"What do you mean?"

"Your decree was granted to-day."

She steeled herself with an exclamation. "That nightmare! Is it really over?"

He nodded. "Now, pray forget it. You see, you were called to the city but once. You spent only ten minutes in the judge's chambers, and answered hardly half a dozen questions. You have suffered over it because you are too sensitive--you are as delicate as Dresden. And this is why I try to stand between you and everything unpleasant."

"But sha'n't you be tired of always standing between me and everything unpleasant?"

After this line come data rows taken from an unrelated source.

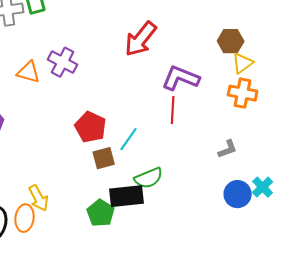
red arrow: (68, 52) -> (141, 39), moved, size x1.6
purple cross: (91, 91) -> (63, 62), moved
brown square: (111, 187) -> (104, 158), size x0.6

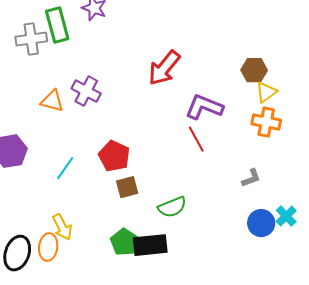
red line: (173, 110) -> (196, 139), turned -32
cyan line: (129, 139) -> (65, 168), moved
black rectangle: (127, 196) -> (150, 245), moved

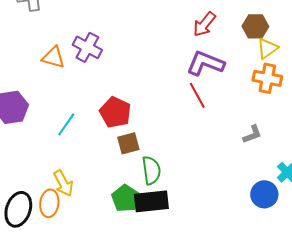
red arrow: (164, 68) -> (204, 24), moved, size x0.7
green semicircle: (172, 207) -> (151, 170), moved, turned -76
blue circle: (261, 223) -> (264, 194), moved

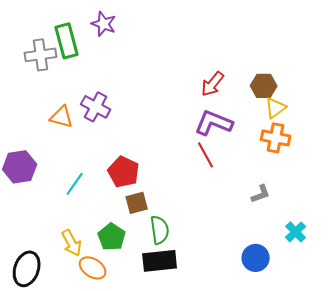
blue circle: (264, 194) -> (256, 258), moved
green pentagon: (125, 198) -> (112, 237), moved
orange ellipse: (49, 203) -> (93, 268), moved, turned -64

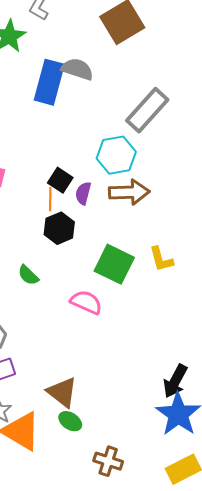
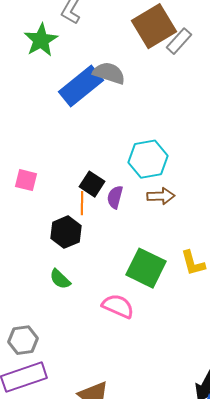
blue rectangle: (49, 82) -> (81, 86), turned 36
gray rectangle: (147, 110) -> (179, 41), moved, size x0.6
brown arrow: (129, 192) -> (161, 196), size x0.7
black hexagon: (59, 228) -> (66, 232), moved

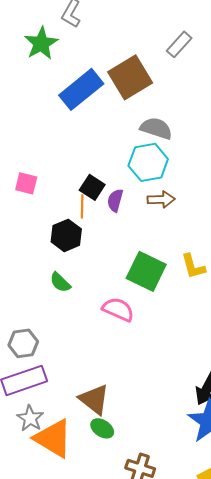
brown square: (154, 26) -> (130, 77), moved
gray semicircle: (109, 73) -> (156, 128), moved

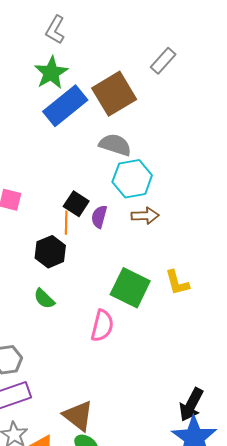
green star: (41, 43) -> (51, 73), moved
gray semicircle: (156, 128) -> (115, 145), moved
pink semicircle: (118, 309) -> (102, 326), turned 80

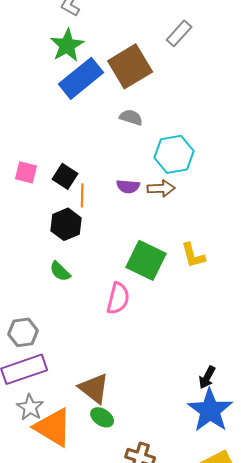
gray semicircle: (115, 145) -> (131, 117), size x0.7
cyan hexagon: (132, 179) -> (174, 154), moved
black square: (76, 204) -> (65, 176), moved
purple semicircle: (99, 217) -> (128, 186), moved, turned -100
black arrow: (191, 405) -> (207, 377), size x0.7

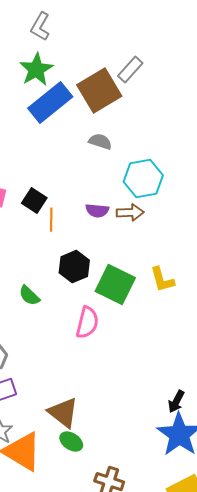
gray rectangle: (179, 33) -> (130, 70), moved
black hexagon: (66, 224) -> (74, 267), moved

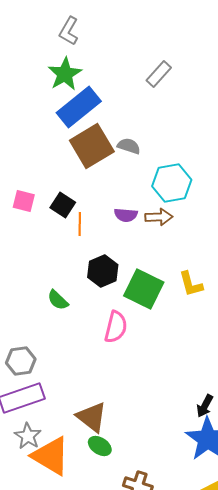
brown square: (99, 91) -> (92, 146), moved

He gazed into her eyes and they returned his searching look with the simplicity of faith. In their expression he felt the measure of his happiness. "No," he answered, "I like it. It is my part of the job. And when I look upon you, when I am near you, even when I breathe the fragrance of your belongings--of a glove, a fan, a handkerchief--I have my reward. Every trifle of yours takes your charm upon itself."

He laid a bulky package in her lap. "Here are the maps and photographs."

"Oh, this is the villa." Alice's eye ran with delight over the views as she spread them before her. "Tell me everything about it."

"I have not seen it since I was a boy. But above Stresa a pebbled Roman highway winds into the northern hills. It is flanked with low walls of rotten stone and shaded with plane trees. Half an hour above the town an ilex grove marks a villa entrance."

He handed her a photograph. "This is the grove, these are the gates--they are by Krupp, and you will like them. Above them are the Dutch Kimberly arms--to which we have no right whatever that I can discover. But wasn't it delightfully American for Dolly to appropriate them?